We don’t know each other, but given that my emotions have been at your whim since you became the GM for the Toronto Blue Jays in December 2015, I feel like we’re chummy enough to be honest.
I haven’t always liked your decisions, but I have always done my best to accept, if not understand, them. I was crushed when Bautista’s tenure ended unceremoniously, and then when Donaldson was traded. I’ve stood by while (mind you, with crossed arms and a some serious side-eye) you have made all the roster decisions that you thought necessary, because hey, WTF do I know about the business end of baseball? I mean, I’ve seen Moneyball so I could probably do it, but whatever; you’re the expert, right?
Except…on Tuesday you did something that made me want to kick you in the shins, really really hard.
You traded Kevin Pillar.
I mean, again, I don’t know anything about the money side of baseball, and I like it that way. So, even though I was heartbroken, and still am, I still believed you had some kind of ridiculous (to me) reason for trading the (current) longest- tenured Blue Jay. He certainly wasn’t costing you the most, because you went on to hand Grichuk the keys to the Dome by way of $52M over 5 years.
Not that Grichuk is not worth it; I definitely have your back on that one. It’s not even so much that you traded Pillar–I need to believe that you have a plan (yeah, yeah, rebuilding, blah blah) that didn’t include a place Kevin Pillar.
But here’s the thing, Ross: the fans don’t understand why we didn’t need Pillar.
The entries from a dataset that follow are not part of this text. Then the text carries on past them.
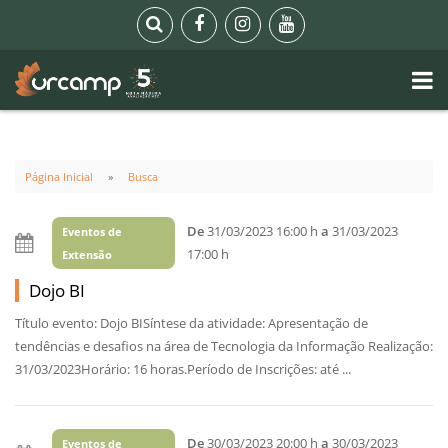
Página Inicial
Busca
De
31/03/2023 16:00 h
a
31/03/2023
Eventos de
17:00 h
Extensão
Dojo BI
Título evento: Dojo BISíntese da atividade: Apresentação de
tendências e desafios na área de Tecnologia da Informação Realização:
31/03/2023Horário: 16 horas.Período de Inscrições: até ...
De
30/03/2023 20:00 h
a
30/03/2023
Eventos de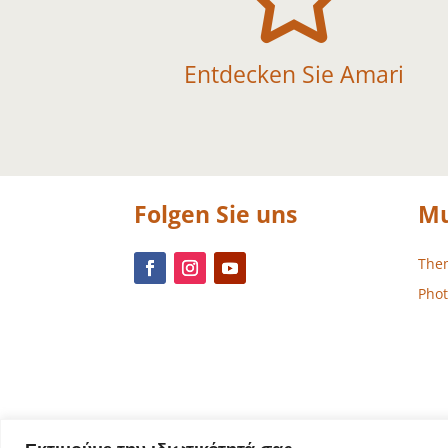
Entdecken Sie Amari
Folgen Sie uns
Mu
The
Phot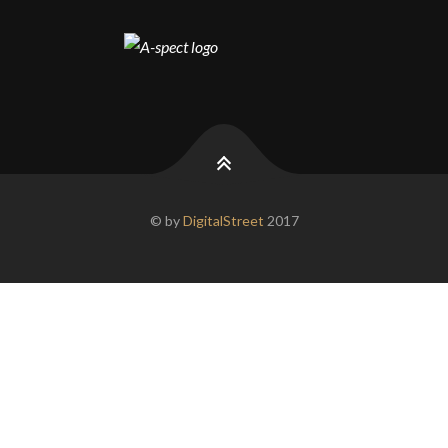
© by
DigitalStreet
2017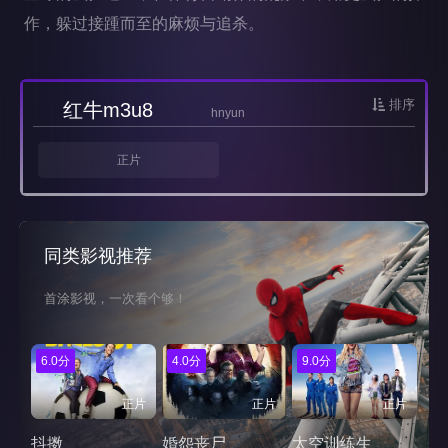
作，躲过接踵而至的麻烦与追杀。
排序
红牛m3u8
hnyun
正片
同类影视推荐
首涂影视，一次看个够！
6.0分
4.0分
9.0分
正片
正片
正片
抖擞
婚怨丧尸
太空训练生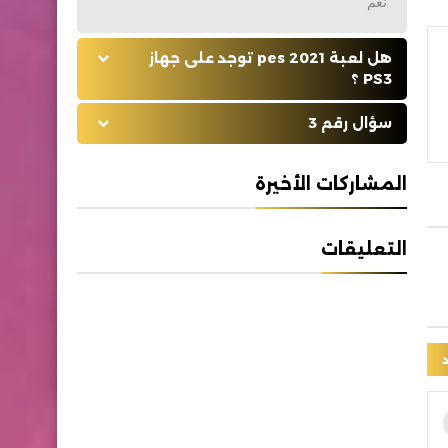
نعم
هل لعبة pes 2021 توجد على جهاز
PS3 ؟
سؤال رقم 3
المشاركات الأخيرة
التعليقات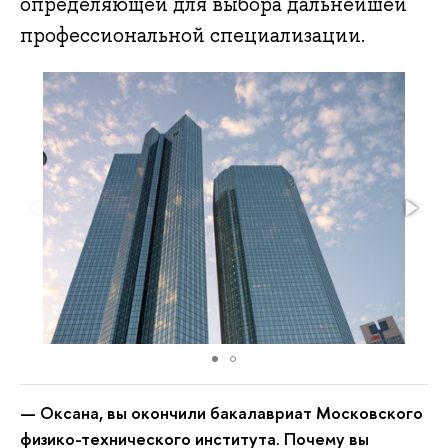
определяющей для выбора дальнейшей
профессиональной специализации.
— Оксана, вы окончили бакалавриат Московского
физико-технического института. Почему вы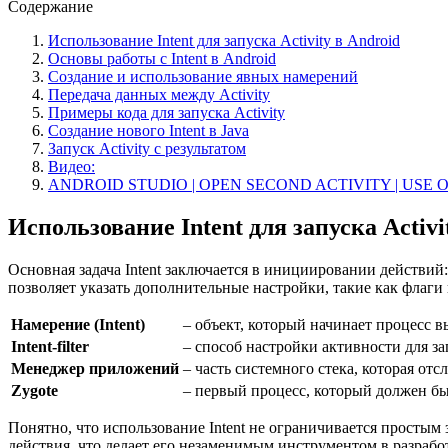
Содержание
Использование Intent для запуска Activity в Android
Основы работы с Intent в Android
Создание и использование явных намерений
Передача данных между Activity
Примеры кода для запуска Activity
Создание нового Intent в Java
Запуск Activity с результатом
Видео:
ANDROID STUDIO | OPEN SECOND ACTIVITY | USE 
Использование Intent для запуска Activi
Основная задача Intent заключается в инициировании действий
позволяет указать дополнительные настройки, такие как флаг
Намерение (Intent)
– объект, который начинает процесс в
Intent-filter
– способ настройки активности для з
Менеджер приложений
– часть системного стека, которая о
Zygote
– первый процесс, который должен бы
Понятно, что использование Intent не ограничивается простым
действия, что делает его незаменимым инструментом в разрабо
He wasn’t costing the most (4.93% of your total salary cost, and you freed up 22.46% on top of that by trading Morales and Martin). Maybe his bats were cracking but we’re only a week into the season. With all the new blood coming up from Buffalo and from other teams, the Blue Jays were in dire need of a seasoned veteran or two.
We don’t see the reasoning behind it. And when you were asked for the reason behind trading a star player and a fan favourite, you kicked us all in the gut again with this gem: “We’re not here to win a popularity contest.”
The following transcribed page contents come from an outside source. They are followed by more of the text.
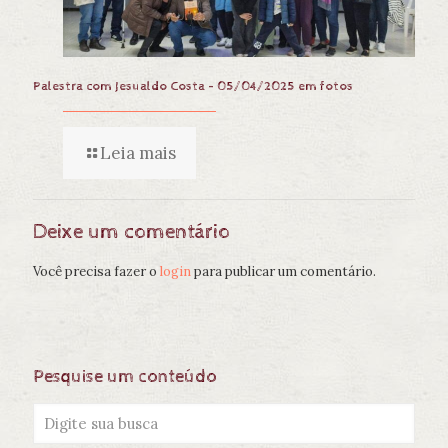
Palestra com Jesualdo Costa – 05/04/2025 em fotos
Leia mais
Deixe um comentário
Você precisa fazer o
login
para publicar um comentário.
Pesquise um conteúdo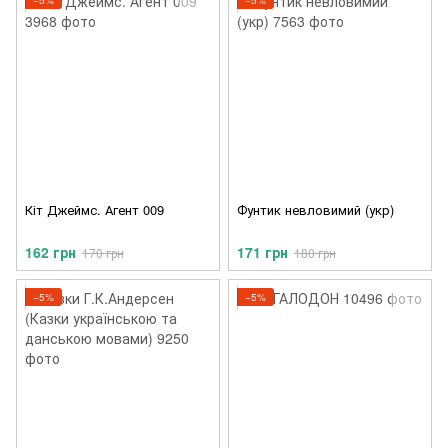
−5%
−5%
Кіт Джеймс. Агент 009
Фунтик невловимий (укр)
162 грн
171 грн
170 грн
180 грн
−5%
−5%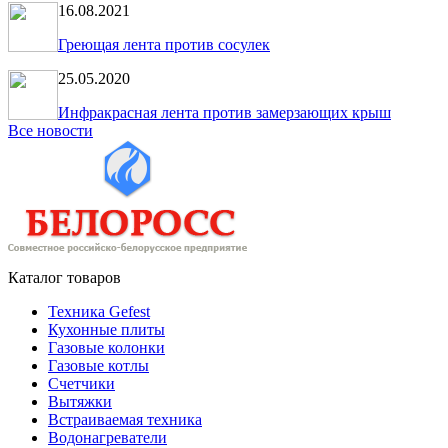
16.08.2021
Греющая лента против сосулек
25.05.2020
Инфракрасная лента против замерзающих крыш
Все новости
Каталог товаров
Техника Gefest
Кухонные плиты
Газовые колонки
Газовые котлы
Счетчики
Вытяжки
Встраиваемая техника
Водонагреватели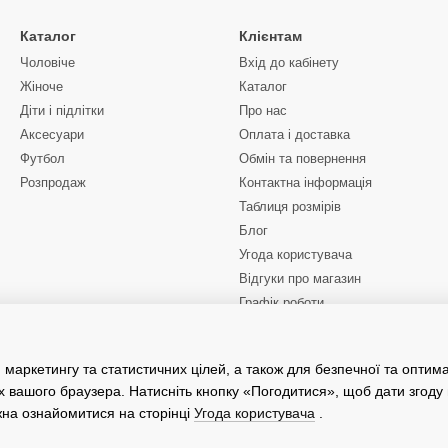
ний костюм Nike?
Каталог
Клієнтам
ми Nike — це не просто одяг для тренувань, це стильний аксесуар,
Чоловіче
Вхід до кабінету
зайну, такі костюми підходять для будь-яких ситуацій: від тренувань
Жіноче
Каталог
 вибір моделей для різних погодних умов роблять їх універсальним ва
Діти і підлітки
Про нас
 костюми Nike — це зробити вибір на користь інновацій та стилю, які
Аксесуари
Оплата і доставка
Футбол
Обмін та повернення
Розпродаж
Контактна інформація
Таблиця розмірів
Блог
Угода користувача
Відгуки про магазин
Графік роботи
Ми в соцмережах
 маркетингу та статистичних цілей, а також для безпечної та оптим
х вашого браузера. Натисніть кнопку «Погодитися», щоб дати згоду
жна ознайомитися на сторінці
Угода користувача
.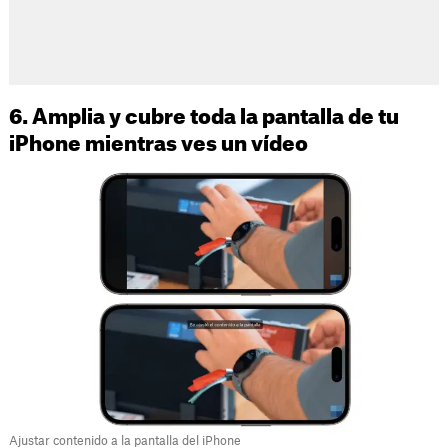
6. Amplia y cubre toda la pantalla de tu
iPhone mientras ves un vídeo
Ajustar contenido a la pantalla del iPhone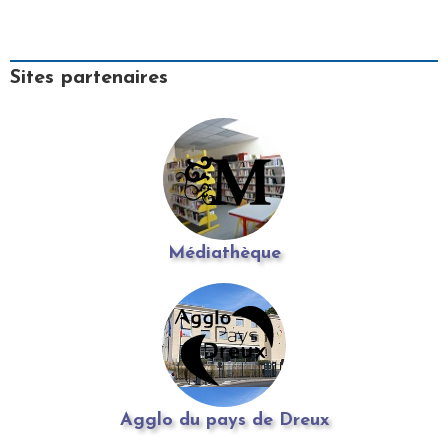
Sites partenaires
Médiathèque
Agglo du pays de Dreux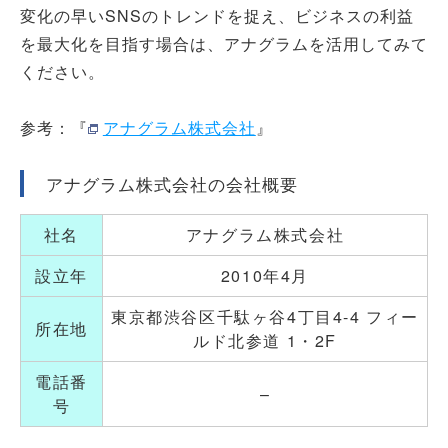
変化の早いSNSのトレンドを捉え、ビジネスの利益
を
最大化
を目指す場合は、アナグラムを活用してみて
ください。
参考：『
アナグラム株式会社
』
アナグラム株式会社の会社概要
社名
アナグラム株式会社
設立年
2010年4月
東京都渋谷区千駄ヶ谷4丁目4-4 フィー
所在地
ルド北参道 1・2F
電話番
–
号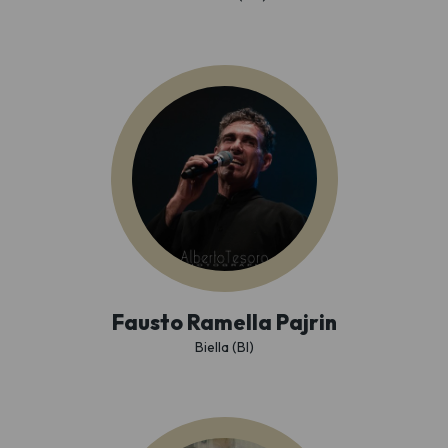
Fausto Ramella Pajrin
Biella (BI)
Talk about kicking a fan when she’s down, Ross.
We, as the fanbase (hell, the entire COUNTRY) that supports the team, buys your merchandise, and is very vocal about the love we have for the Blue Jays, were delivered a one-two punch that hurt. A Lot.
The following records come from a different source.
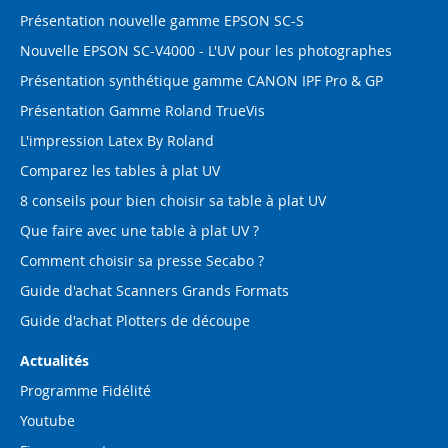
Présentation nouvelle gamme EPSON SC-S
Nouvelle EPSON SC-V4000 - L'UV pour les photographes
Présentation synthétique gamme CANON IPF Pro & GP
Présentation Gamme Roland TrueVis
L'impression Latex By Roland
Comparez les tables à plat UV
8 conseils pour bien choisir sa table à plat UV
Que faire avec une table à plat UV ?
Comment choisir sa presse Secabo ?
Guide d'achat Scanners Grands Formats
Guide d'achat Plotters de découpe
Actualités
Programme Fidélité
Youtube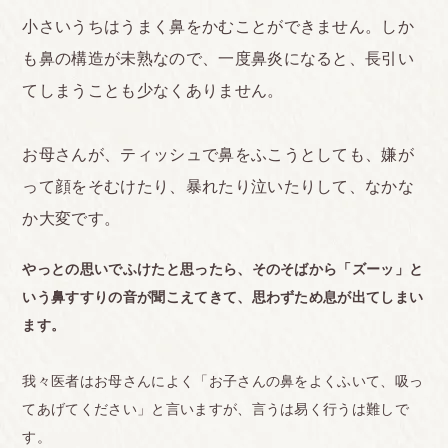
小さいうちはうまく鼻をかむことができません。しか
も鼻の構造が未熟なので、一度鼻炎になると、長引い
てしまうことも少なくありません。
お母さんが、ティッシュで鼻をふこうとしても、嫌が
って顔をそむけたり、暴れたり泣いたりして、なかな
か大変です。
やっとの思いでふけたと思ったら、そのそばから「ズーッ」と
いう鼻すすりの音が聞こえてきて、思わずため息が出てしまい
ます。
我々医者はお母さんによく「お子さんの鼻をよくふいて、吸っ
てあげてください」と言いますが、言うは易く行うは難しで
す。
The arrogance that came across in that statement not only compounded the heartbreak for many fans, but showed us that perhaps we’re not as important to you as we think we are.
I just wanted to mention though, Ross, that it kind of *is* a popularity contest. Really. Look what happens to teams that slash and burn their rosters in the name of cost-cutting (think Montreal Expos), and effectively lost a huge majority of their attendance.
So, you really do need, us, and you need us to like you. That is kind of the essence of a popularity contest, no? I surely never won any, so I could be talking out of my ass here; but am I really, Ross?
Popularity is important to keep the wheels of commerce greased, Ross. Even in baseball.
It’s not for you, it’s for US. The “us” that you kicked in the teeth on Tuesday with your arrogant and glib comment.
I hope you can see where I am coming from, Ross. We’re trying hard to see your plan, but when the hammer-dropper drops said hammer on it’s fanbase, well…. I’ll just leave you with this, noting again that you joined the organization in December of 2015:
Maybe the players aren’t the problem, Ross.